Pets are one of the biggest reasons Grow a Garden 2 plays so differently from a plain idle farm. They are not cosmetic. Every companion in the game carries a real passive bonus, and because GAG2 added a day/night cycle where rival players can walk into your plot and steal unharvested crops after dusk, the right pet can be the difference between a full harvest and an empty garden. If you are brand new, start with the beginner guide and our pets reference page, then come back here to plan your lineup.
Everything below is community-reported for a game that only launched to everyone on June 12, 2026. Treat numbers as starting points and verify in-game.
How pets and eggs work
Pets hatch from pet eggs, but they also show up as random spawns, in the Robux shop, and through player-to-player trading. That gives you several routes to the same companion depending on how you like to play and how many Sheckles you have banked.
You begin with 3 pet slots. Only equipped pets give their bonus, so those three slots are precious early on. You can buy additional slots with Sheckles as your economy grows, and expanding them is one of the better long-term reinvestments once you are past the starter grind covered in how to make money fast.
A quick honesty note on eggs: the specific egg names, which pets each egg can produce, and the exact hatch odds are not well documented yet. The community is still mapping them out. So if a wiki or video gives you precise percentages, take them with a grain of salt and confirm what you actually see when you crack eggs yourself.
The full pet list
Here is the current community roster, ordered roughly by cost and rarity. Costs are in Sheckles unless noted.
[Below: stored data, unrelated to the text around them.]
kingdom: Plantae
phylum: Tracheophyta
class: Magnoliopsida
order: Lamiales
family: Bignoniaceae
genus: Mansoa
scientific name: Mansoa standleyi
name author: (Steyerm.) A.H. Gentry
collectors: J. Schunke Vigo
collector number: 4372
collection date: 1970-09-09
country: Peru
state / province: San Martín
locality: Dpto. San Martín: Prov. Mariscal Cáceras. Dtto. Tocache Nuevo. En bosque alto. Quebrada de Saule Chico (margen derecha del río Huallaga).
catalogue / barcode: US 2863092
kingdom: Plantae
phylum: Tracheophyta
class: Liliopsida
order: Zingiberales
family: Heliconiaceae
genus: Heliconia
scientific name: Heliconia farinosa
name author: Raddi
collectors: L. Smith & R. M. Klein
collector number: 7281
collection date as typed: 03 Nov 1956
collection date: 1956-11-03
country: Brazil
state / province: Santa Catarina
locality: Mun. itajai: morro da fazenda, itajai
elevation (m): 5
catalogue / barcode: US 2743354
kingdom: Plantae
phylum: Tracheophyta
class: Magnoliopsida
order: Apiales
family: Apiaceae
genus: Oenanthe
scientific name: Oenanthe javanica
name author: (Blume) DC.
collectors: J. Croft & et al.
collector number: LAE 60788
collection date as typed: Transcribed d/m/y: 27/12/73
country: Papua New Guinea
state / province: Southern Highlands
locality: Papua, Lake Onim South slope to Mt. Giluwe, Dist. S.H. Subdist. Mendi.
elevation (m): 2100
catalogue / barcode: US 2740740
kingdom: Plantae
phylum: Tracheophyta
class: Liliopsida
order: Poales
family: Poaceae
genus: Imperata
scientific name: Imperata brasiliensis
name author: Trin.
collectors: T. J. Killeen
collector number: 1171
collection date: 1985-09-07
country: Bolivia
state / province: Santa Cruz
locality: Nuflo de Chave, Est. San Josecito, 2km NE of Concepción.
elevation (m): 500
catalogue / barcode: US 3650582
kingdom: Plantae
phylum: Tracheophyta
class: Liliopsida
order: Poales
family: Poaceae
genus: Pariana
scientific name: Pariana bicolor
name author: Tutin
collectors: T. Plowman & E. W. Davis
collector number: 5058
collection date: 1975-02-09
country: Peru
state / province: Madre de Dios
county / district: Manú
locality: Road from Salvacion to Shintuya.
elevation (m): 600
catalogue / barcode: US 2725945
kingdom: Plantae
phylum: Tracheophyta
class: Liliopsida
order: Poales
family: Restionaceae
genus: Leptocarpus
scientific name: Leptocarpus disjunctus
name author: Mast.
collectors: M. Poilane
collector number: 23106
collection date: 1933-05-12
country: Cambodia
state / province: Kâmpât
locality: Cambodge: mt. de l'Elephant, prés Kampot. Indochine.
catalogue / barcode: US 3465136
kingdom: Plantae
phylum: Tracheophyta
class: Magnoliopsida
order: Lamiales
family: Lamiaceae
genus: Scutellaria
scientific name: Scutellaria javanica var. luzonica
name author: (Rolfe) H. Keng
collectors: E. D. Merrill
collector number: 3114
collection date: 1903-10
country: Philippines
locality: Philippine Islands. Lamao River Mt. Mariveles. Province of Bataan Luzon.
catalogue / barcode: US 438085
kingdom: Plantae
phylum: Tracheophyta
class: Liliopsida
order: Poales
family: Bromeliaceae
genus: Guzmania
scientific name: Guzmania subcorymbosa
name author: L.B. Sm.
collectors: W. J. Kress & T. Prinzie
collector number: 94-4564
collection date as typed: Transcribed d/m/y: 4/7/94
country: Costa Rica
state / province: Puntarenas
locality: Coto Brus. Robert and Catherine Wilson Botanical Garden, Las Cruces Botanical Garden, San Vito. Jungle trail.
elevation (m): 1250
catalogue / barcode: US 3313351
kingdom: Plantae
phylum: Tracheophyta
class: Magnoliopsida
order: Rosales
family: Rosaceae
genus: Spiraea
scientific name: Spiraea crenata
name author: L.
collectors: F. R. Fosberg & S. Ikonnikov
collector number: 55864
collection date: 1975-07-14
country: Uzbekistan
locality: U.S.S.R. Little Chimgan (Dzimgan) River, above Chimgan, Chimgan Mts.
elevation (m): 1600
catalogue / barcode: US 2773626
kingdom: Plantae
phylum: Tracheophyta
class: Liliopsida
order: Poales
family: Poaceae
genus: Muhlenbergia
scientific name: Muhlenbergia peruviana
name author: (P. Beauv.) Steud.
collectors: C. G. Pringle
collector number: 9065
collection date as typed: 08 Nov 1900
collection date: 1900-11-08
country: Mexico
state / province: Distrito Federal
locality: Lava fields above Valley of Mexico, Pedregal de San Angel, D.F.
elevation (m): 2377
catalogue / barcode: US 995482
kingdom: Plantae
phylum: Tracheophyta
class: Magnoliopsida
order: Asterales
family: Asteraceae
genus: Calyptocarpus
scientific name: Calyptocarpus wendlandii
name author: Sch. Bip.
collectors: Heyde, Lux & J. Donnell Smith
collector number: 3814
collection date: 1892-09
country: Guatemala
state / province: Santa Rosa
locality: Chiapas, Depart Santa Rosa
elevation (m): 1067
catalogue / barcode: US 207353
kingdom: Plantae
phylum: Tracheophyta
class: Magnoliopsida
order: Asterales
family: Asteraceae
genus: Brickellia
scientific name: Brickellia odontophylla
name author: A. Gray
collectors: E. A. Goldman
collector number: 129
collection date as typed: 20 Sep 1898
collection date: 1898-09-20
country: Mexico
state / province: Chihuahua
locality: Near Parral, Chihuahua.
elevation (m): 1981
- Frog — Common, ~10K. +5 jump. A cheap mobility starter.
- Bunny — Common, ~20K. +5 walk speed. Helps you cover your plot faster, which matters when you are racing to sell before dusk.
- Owl — Uncommon, ~25K. Night vision plus a rare-item alert. Genuinely useful once the night cycle becomes a threat.
- Deer — Rare, ~50K. +10% growth. The first pet that directly speeds up your income.
- Robin — Legendary, ~75K. Eats fruit and drops seeds. A niche pick for players hunting specific seed types.
- Bee — Legendary, ~1M. Swarms thieves. Your first real defensive option.
- Black Dragon — Super, ~1M. Rains fire on thieves. Aggressive node defense.
- Monkey — Mythic, ~1M. Fetches fruit for you, smoothing out harvest time.
- Golden Dragonfly — Mythic, ~3M. 2× Gold mutation effect. A key economy pet (more below).
- Unicorn — Mythic, ~4M. 2× Rainbow mutation effect. The Rainbow counterpart to the Dragonfly.
- Raccoon — Super, ~5M. Steals fruit from others and adds +25 to your steal limit — an offensive twist on the night mechanic.
- Ice Serpent — Super, ~20M. Freezes thieves. The premium defensive pet and the hardest counter to night raids.
Economy pets vs. defense pets
The roster splits into two jobs, and you usually want both represented in your slots.
Economy pets make each harvest worth more or arrive faster. The Deer is the affordable on-ramp with its +10% growth. At the high end, the Golden Dragonfly and Unicorn double the value contributed by the Gold and Rainbow mutations respectively. If you are chasing those rare color mutations — and you should read how mutations work and the best mutations page to understand why — pairing them with the matching pet is how top players push their numbers. Just remember mutation multipliers themselves are contested between sources, so the doubling is a multiplier on a number that is itself uncertain.
Defense pets exist because of the night cycle. When the sun goes down, other players enter gardens and grab whatever you left unharvested. Your first line of defense is simply selling before dusk, covered in the base defense guide. But pets give you a passive net. The Bee swarms intruders, the Black Dragon burns them, and the Ice Serpent flat-out freezes them — the strongest deterrent the community has found so far. The Raccoon is the odd one out: instead of defending, it lets you raid back and raises your own steal limit.
Building a starter lineup
With only three slots and limited Sheckles, a practical early setup might be one mobility pet (Bunny for the walk speed), the Owl for its night alert, and the Deer once you can afford it for the growth boost. That covers speed, awareness, and income without spending millions you do not have yet.
As your bank grows, swap toward value and defense: a Golden Dragonfly or Unicorn to amplify your best mutations, and a defensive heavy hitter like the Bee or eventually the Ice Serpent. For a ranked breakdown of which companions are worth the grind, see our best pets tier list and the best pets overview.
Bottom line
Pets in Grow a Garden 2 are split between making money and protecting it, and the night-stealing mechanic means you genuinely need both. Start cheap, prioritize the Owl and Deer, and graduate to mutation-doubling and freezing pets as your Sheckles allow. Because eggs and odds are still being mapped, the smartest move is to crack a few yourself and verify what you get in-game.